### COSE DA FARE
**1)** Nell'articolo sul caso Schwazer, chi presiedeva il Coni all'epoca dei fatti?
**2)** Scrivi il seguito dell'articolo sul caso Schwazer, ripartendo subito dopo l'ultima frase.

### TESTO DI PARTENZA
L’intelligenza di Schwazer

20 Giugno 2013 di Carlo Vittori

Alex Schwazer non poteva pensare che il suo giurare ‘E’ stata tutta colpa mia, ho fatto tutto da solo’ fosse credibile, qualunque persona sensata aveva ben chiaro fin da subito che l’unico atleta italiano con speranze di medaglia d’oro ai Giochi di Londra non poteva essere per settimane sparito dai controlli del suo allenatore, dei medici e dei dirigenti dell’atletica italiana senza destare nemmeno un sospetto. E adesso che le indagini della magistratura ordinaria (non certo quella sportiva, anche se gestione della Fidal sarebbe ufficialmente cambiata) hanno gettato una luce diversa non solo sulla preparazione per Londra, ma anche su tutta la carriera del marciatore italiano, si possono fare alcune considerazioni.

1) Schwazer e chi lo ha consigliato pensavano di essere molto intelligenti nel restringere a una persona sola, cioé Schwazer stesso, il campo dei colpevoli. Una squalifica che lascia le porte aperte per Rio 2016 non è una vera squalifica, essendo i Giochi il massimo per un atleta e l’unica vera occasione di visibilità per un marciatore. Di sicuro a Schwazer è crollato il mondo addosso, le sue lacrime possono essere state sincere ma in tutta la vicenda c’è stato da parte sua anche del calcolo. Non ha dimostrato intelligenza, in ogni senso: né quando si è dopato, togliendo significato alla sua fatica, né quando ha cercato di limitare i danni. Ma è in buona, anzi cattiva, compagnia.

2) Chi era preposto al controllo di Schwazer dopo l’indagine della magistratura esce in una luce diversa. Altro che Schwazer traditore della fiducia riposta in lui, come tutti, a partire dal suo allenatore Didoni, avevano detto a caldo. Incredibile lo scarico di responsabilità dei medici, che hanno pensato di cavarsela con una mail al Coni (all’epoca dei fatti presieduto da Petrucci, adesso da Malagò) che a sua volta ha scaricato la Fidal che a cascata (anche lei con presidente nel frattempo cambiato, da Arese a Giomi) ha asserito di ritenersi parte lesa.

### DATI IN ESAME
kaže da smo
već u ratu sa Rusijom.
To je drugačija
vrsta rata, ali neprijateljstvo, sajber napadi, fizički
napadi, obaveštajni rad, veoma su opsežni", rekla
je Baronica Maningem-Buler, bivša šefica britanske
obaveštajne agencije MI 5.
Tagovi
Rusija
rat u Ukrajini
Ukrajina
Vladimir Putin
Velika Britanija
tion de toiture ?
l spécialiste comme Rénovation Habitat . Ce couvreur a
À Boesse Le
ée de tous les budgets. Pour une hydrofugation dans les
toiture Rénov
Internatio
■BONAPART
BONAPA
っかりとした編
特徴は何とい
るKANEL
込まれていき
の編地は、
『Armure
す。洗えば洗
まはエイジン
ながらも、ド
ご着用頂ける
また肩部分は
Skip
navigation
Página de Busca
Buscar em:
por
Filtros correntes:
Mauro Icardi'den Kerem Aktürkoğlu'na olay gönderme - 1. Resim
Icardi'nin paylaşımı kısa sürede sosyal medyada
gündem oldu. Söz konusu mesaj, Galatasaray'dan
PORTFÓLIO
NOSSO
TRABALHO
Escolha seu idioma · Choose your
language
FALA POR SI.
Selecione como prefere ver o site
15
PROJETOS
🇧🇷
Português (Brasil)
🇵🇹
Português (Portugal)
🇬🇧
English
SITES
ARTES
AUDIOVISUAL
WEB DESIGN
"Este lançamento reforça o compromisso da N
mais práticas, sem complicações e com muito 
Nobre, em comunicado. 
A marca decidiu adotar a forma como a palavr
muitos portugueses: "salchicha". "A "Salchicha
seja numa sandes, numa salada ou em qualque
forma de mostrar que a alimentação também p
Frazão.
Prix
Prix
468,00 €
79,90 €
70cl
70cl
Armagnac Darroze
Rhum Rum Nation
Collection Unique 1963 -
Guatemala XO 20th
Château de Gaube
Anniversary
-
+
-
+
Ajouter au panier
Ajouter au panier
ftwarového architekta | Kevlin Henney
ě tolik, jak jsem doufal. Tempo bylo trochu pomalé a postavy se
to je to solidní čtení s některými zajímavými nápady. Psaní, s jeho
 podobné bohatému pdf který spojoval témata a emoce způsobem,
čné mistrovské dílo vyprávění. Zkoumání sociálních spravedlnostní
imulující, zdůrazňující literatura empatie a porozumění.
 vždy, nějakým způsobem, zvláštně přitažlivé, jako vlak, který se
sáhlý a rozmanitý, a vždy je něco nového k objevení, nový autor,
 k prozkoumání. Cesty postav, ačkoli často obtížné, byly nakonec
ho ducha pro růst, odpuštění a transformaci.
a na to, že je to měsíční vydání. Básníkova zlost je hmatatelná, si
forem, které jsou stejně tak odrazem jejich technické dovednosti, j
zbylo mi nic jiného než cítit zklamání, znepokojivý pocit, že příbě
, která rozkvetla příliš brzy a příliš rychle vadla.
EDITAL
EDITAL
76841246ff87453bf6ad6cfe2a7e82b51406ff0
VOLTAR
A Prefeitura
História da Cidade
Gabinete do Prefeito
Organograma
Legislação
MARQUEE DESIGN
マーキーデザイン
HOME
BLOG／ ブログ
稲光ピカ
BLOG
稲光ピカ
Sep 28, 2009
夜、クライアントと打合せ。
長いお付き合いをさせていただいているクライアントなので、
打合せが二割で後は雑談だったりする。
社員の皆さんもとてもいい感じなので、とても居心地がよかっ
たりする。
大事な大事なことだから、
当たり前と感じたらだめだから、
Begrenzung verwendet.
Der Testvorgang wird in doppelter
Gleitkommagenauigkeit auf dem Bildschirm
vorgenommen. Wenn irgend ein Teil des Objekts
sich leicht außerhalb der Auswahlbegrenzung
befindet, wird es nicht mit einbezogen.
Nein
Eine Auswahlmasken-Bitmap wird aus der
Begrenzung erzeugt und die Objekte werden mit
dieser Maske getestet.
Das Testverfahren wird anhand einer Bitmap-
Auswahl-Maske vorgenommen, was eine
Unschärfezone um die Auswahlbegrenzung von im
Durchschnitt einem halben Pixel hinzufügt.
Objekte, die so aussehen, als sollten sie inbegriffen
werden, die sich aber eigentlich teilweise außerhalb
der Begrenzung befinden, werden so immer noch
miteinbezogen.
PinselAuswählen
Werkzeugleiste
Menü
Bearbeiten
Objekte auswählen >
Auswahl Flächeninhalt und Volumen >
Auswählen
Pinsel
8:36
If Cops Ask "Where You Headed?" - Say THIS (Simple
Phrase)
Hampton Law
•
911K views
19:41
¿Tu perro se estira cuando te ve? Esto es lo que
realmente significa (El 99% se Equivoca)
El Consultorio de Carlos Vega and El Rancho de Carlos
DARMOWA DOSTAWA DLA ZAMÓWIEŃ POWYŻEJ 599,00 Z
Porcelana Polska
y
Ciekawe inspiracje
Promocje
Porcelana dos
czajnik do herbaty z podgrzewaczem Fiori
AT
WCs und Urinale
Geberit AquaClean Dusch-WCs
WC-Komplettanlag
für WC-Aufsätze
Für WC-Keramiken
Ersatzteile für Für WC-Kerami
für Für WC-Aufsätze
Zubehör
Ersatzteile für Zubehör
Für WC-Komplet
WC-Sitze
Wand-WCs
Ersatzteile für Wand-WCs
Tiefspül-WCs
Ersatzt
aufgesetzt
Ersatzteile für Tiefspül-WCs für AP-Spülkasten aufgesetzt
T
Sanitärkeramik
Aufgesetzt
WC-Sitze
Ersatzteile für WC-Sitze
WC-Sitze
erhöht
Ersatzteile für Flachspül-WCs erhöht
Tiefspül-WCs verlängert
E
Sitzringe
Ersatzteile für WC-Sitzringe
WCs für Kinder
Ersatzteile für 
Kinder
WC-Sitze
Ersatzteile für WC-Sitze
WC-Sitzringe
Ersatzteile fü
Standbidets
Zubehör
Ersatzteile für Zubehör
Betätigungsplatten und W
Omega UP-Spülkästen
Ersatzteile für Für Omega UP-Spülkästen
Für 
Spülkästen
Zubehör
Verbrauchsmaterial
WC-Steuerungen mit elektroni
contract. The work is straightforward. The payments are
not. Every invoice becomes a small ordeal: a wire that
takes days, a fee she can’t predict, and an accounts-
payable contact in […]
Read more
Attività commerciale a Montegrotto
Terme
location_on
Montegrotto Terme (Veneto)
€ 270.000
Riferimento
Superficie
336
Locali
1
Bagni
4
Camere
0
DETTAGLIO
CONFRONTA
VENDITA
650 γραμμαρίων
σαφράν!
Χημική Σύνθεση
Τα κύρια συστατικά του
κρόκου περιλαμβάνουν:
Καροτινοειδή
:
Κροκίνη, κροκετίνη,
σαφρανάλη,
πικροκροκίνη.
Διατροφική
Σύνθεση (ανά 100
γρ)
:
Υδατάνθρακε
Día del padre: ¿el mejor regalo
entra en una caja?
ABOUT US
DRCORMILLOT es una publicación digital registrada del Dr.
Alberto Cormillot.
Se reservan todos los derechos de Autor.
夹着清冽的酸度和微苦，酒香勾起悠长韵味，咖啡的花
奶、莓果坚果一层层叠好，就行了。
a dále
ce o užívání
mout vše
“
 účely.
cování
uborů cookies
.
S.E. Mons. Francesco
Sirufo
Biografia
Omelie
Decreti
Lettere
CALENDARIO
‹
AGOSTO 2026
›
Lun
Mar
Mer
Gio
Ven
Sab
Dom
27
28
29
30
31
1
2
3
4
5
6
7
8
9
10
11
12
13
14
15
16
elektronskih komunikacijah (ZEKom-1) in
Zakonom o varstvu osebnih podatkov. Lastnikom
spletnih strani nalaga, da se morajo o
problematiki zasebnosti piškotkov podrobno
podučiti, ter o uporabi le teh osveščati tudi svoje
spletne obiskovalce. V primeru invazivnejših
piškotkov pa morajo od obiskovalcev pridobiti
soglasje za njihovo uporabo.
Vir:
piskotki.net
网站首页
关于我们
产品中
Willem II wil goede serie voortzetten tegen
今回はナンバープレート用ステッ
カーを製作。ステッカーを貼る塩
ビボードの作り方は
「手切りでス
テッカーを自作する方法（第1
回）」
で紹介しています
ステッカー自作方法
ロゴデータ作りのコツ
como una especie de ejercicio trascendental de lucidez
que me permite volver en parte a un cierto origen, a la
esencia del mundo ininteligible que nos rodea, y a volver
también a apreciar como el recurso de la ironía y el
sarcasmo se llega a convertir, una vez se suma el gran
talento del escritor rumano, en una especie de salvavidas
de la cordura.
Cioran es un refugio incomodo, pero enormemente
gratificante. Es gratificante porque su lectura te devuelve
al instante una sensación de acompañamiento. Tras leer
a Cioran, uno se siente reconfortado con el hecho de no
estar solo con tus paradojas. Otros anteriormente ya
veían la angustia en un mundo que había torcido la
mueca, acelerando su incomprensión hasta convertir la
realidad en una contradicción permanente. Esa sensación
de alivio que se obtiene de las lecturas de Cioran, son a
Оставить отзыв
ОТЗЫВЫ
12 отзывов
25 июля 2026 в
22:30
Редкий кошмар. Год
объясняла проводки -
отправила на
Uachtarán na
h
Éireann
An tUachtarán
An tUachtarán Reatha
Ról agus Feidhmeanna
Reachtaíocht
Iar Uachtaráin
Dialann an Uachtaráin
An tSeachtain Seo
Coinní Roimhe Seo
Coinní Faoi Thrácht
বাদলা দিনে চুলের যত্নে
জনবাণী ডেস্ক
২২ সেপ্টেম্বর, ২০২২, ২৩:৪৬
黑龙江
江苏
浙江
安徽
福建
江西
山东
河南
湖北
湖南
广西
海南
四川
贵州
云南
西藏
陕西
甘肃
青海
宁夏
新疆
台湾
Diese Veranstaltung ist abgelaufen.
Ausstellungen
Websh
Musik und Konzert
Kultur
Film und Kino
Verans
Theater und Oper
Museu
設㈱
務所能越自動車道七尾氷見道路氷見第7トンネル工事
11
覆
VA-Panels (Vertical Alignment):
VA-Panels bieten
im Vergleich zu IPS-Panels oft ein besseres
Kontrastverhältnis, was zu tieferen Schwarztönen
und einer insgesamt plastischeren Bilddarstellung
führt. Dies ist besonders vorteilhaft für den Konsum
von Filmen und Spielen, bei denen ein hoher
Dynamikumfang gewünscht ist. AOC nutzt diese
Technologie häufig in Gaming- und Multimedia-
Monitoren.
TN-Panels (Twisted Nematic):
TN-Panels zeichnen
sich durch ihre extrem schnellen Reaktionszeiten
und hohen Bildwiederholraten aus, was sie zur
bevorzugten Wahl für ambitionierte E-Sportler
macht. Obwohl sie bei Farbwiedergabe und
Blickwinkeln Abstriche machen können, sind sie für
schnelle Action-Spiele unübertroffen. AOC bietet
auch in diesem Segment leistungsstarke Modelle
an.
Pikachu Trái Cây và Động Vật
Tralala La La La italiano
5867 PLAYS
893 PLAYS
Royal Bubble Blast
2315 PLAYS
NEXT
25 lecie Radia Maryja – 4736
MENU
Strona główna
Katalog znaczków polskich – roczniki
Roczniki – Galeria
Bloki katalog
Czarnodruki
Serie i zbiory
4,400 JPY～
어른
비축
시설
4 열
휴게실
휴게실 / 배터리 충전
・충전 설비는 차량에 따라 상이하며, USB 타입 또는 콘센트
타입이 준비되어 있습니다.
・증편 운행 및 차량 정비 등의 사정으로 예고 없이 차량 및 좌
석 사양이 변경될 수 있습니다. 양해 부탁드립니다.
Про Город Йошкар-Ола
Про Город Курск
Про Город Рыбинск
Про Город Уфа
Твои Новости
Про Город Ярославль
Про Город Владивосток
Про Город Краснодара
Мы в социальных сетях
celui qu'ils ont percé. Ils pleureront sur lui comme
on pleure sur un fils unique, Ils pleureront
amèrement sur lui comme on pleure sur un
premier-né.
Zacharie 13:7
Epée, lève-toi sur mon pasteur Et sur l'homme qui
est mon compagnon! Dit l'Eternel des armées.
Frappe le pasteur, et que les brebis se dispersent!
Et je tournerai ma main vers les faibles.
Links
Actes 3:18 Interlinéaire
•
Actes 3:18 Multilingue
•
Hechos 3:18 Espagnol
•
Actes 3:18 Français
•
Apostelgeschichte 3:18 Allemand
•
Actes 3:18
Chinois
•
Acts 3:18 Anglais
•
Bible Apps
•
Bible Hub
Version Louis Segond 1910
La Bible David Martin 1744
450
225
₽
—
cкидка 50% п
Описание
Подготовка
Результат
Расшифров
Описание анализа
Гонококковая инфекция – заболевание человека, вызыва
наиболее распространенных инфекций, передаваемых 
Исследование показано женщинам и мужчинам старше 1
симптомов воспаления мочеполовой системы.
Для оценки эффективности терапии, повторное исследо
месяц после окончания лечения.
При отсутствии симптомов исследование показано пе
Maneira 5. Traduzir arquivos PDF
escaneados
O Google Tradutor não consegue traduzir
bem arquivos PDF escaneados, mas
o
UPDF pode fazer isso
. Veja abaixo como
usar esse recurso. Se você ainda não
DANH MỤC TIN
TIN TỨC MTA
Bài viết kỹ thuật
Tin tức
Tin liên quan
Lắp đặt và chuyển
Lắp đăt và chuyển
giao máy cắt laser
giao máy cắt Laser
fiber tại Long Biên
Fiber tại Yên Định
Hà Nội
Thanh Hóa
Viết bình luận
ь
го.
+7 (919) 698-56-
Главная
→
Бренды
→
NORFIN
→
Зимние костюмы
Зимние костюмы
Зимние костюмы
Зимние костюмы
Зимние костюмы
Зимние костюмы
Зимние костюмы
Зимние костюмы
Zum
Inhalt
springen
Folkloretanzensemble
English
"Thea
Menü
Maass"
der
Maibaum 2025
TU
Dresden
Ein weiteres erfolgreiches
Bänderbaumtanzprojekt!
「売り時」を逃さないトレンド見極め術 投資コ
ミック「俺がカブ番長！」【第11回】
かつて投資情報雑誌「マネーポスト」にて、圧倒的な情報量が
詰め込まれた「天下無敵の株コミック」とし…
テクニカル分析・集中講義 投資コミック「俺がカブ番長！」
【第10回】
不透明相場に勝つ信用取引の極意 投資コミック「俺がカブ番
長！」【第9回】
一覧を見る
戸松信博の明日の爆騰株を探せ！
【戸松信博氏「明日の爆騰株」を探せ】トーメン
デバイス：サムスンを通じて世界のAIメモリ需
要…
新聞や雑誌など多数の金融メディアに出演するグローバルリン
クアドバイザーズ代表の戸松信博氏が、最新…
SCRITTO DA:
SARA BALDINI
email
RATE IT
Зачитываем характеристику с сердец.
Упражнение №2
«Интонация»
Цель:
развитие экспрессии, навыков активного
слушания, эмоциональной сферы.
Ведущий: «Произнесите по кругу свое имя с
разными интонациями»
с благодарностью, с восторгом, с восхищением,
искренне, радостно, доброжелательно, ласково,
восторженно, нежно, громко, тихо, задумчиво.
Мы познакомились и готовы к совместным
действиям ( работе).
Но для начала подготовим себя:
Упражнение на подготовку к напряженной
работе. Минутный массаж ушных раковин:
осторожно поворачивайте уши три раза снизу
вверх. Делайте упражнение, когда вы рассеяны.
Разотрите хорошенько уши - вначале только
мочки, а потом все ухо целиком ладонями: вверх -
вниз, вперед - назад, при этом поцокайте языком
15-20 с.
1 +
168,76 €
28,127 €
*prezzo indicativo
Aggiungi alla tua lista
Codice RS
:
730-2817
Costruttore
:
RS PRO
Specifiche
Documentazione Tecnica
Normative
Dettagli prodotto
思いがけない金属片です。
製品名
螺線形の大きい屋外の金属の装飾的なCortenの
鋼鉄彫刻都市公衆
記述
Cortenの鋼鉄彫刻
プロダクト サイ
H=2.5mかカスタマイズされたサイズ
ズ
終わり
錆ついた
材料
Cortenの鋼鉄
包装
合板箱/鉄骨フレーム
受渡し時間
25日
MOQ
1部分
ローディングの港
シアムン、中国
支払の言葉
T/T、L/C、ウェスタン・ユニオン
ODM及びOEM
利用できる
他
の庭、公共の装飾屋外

### RISPOSTE NUMERATE
**1)** Petrucci.

**2)**
3) Il mondo della marcia (e non solo quello della marcia) è pieno di dopati che hanno scontato squalifiche. Se questi atleti fossero esclusi per sempre dalle nazionali, senza bisogno di squalifiche ma solo per ragioni etiche, il rischio ‘finanziario’ del doping sarebbe molto più alto. Cosa sarebbe un marciatore senza poter partecipare a quei pochi grandi appuntamenti? La storia del figliol prodigo viene usata troppo spesso.

4) Il caso Schwazer rischia di travolgere non solo la federatletica, ma buona parte delle istituzioni sportive italiane. La segnalazione da parte della Iaaf di anomalie nei parametri fisici di Schwazer in rapporto al suo passaporto biologico ed il fatto stesso che la positività sia stata scoperta da un test a sorpresa della Wada, delinea una situazione chiara. Una situazione in cui l’immagine degli italiani risulta quella di insabbiatori e quella delle istituzioni internazionali come quella delle forze del bene: non è proprio la realtà, visto che esistono paesi di primo piano pieni di incontrollabili impuniti, ma nel caso Schwazer le cose stanno più o meno così.